I believe the two definitions are equivalent if the singletons are measurable in $\mathcal F$. (Agree?)
In either case, consider the double integral: $$ \Phi = \int_X \Bigl \{ \int_Y f(x,y) \kappa(x,dy) \Bigr \} \mu(dx), $$ where $f$ is product measurable and $\mu$ is a probability measure on $(X,\mathcal A)$.
If $\kappa$ is nonrandomized (as in Defn 1 or 2 above), when can I assume that there exists a(n ostensibly measurable?) function $g : X \to Y$ such that $$ \Phi = \int_X f(x,g(x)) \mu(dx) $$ holds? (We can assume $f$ is integrable with respect to $\mu \otimes \kappa$, or alternative that $f$ is nonnegative (or nonpositive).)
Update 1
Commenters rightly pointed out that the question seems trivial. Indeed, the case where we assume definition 1 is straightforward and I followed the outline provided by Nate Eldredge to give sketched proofs.

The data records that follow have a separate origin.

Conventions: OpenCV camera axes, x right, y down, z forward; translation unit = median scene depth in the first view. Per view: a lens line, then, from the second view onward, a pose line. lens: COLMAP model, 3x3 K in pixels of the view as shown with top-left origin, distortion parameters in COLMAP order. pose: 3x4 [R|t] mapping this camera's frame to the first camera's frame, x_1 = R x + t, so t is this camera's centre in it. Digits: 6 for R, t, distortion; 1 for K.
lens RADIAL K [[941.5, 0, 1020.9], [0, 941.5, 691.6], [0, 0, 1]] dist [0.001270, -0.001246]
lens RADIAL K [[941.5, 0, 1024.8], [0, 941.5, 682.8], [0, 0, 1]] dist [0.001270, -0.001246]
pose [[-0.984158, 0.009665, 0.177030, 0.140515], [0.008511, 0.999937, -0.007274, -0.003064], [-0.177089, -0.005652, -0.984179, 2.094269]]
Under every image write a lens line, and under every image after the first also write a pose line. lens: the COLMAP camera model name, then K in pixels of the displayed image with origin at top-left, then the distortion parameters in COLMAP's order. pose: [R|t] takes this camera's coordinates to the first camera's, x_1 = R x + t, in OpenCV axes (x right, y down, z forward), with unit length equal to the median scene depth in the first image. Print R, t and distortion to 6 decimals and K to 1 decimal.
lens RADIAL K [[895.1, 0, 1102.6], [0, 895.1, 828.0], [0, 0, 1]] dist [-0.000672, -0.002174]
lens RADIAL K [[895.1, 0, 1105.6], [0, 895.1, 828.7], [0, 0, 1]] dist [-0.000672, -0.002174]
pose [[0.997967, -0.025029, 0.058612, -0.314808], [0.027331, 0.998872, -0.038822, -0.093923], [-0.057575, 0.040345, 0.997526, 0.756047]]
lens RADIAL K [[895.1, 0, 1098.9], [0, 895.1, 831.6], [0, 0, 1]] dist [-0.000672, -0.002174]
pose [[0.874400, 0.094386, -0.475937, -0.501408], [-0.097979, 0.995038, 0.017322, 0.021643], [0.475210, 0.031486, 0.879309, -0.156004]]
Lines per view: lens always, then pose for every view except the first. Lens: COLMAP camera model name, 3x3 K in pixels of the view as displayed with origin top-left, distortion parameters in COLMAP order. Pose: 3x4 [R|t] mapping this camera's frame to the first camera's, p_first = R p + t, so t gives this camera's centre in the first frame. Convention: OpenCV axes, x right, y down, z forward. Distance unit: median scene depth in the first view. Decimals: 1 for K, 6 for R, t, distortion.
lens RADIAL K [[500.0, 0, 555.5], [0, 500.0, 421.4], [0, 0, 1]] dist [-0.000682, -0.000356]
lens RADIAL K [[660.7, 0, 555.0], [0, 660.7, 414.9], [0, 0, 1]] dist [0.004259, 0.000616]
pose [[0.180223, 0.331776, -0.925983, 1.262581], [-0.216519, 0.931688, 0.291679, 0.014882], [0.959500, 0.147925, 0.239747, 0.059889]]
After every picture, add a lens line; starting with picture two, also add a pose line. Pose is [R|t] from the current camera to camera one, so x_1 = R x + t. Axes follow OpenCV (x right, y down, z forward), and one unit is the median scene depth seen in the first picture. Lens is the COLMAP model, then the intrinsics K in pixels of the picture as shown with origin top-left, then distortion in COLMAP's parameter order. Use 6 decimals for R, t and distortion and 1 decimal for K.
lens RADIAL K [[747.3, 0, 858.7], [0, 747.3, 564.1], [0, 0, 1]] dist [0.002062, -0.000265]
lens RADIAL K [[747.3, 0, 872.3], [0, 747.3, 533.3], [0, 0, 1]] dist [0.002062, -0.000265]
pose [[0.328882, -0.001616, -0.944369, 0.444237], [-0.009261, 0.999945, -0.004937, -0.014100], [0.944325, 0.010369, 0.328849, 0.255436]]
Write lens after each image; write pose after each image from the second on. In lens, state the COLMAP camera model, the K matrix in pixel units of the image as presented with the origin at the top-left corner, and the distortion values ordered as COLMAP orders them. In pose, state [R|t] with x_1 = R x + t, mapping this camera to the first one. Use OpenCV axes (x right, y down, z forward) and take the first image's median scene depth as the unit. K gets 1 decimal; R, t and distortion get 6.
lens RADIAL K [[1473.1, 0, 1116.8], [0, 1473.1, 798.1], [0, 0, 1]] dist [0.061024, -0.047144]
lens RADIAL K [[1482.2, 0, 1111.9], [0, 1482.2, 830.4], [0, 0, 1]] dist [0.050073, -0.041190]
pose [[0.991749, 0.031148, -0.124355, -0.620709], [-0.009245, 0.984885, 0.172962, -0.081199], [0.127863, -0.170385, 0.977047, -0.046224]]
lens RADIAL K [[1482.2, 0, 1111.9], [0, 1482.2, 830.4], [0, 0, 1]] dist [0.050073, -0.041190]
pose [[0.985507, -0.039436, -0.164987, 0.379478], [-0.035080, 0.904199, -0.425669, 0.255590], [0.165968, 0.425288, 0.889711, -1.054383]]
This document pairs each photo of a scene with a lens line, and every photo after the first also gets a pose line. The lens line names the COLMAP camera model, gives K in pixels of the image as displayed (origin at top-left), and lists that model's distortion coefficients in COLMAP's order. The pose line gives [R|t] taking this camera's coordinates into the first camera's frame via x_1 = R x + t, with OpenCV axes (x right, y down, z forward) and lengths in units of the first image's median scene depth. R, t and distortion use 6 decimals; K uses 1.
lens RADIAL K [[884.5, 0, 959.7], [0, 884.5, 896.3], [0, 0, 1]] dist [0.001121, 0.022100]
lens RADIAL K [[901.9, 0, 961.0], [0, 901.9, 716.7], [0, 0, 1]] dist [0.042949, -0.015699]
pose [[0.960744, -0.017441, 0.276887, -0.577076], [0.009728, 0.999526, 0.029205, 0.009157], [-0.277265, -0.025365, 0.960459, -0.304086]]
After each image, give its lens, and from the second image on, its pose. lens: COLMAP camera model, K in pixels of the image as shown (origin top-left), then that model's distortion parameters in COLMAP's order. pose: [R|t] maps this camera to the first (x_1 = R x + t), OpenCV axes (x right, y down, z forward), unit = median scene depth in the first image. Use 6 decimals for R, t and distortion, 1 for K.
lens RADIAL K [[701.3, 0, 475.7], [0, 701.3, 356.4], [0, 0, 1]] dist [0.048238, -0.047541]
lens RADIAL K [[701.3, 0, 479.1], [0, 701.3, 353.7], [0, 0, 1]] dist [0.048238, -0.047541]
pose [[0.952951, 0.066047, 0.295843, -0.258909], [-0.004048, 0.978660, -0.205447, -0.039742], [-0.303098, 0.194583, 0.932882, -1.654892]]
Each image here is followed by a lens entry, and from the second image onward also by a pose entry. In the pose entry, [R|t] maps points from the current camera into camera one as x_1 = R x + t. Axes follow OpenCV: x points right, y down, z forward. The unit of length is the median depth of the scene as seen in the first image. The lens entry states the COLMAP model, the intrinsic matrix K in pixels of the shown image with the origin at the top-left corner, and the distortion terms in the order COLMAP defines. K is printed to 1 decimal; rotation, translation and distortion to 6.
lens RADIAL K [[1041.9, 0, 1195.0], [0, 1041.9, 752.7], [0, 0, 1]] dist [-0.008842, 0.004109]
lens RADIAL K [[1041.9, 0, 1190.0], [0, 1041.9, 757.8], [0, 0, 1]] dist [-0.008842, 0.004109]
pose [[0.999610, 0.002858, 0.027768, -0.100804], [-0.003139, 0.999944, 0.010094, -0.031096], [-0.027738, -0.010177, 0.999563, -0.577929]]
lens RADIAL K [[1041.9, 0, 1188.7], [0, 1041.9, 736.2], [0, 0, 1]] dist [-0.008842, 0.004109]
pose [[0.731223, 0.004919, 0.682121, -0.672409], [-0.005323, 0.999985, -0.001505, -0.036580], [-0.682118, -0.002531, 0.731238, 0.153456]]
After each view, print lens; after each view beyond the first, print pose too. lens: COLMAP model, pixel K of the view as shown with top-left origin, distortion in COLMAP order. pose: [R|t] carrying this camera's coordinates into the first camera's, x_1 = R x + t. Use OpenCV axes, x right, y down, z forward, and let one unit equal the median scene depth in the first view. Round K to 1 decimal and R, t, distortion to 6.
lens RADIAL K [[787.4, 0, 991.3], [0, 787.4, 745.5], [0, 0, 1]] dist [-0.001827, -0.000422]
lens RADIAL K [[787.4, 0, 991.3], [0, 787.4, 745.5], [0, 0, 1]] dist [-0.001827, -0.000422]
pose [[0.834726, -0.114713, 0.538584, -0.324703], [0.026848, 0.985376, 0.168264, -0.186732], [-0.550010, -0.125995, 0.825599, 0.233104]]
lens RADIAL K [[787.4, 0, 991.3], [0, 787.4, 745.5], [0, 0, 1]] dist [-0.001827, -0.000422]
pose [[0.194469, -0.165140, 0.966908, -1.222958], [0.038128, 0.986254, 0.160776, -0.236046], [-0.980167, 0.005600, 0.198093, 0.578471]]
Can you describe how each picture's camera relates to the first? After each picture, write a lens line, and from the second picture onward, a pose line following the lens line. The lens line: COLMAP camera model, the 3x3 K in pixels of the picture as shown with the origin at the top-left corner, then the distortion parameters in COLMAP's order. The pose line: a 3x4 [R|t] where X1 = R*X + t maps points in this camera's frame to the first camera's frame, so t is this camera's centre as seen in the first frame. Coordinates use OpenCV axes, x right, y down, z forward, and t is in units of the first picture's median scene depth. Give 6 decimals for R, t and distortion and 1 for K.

The case where we assume merely definition 2 is still not clear to me. There may not be a unique $y$ for each $x$, and then we would need some sort of measurable selection, and I'm not versed in the requisite theorems. It would seem that I would need some structure on $Y$ beyond a $\sigma$-algebra. E.g., the Kuratowski and Ryll-Nardzewski measurable selection theorem would seem to require $(Y,\mathcal F)$ to be a Polish space with its Borel $\sigma$-algebra, but I believe that would imply that singletons are measurable, and so then the definitions collapse.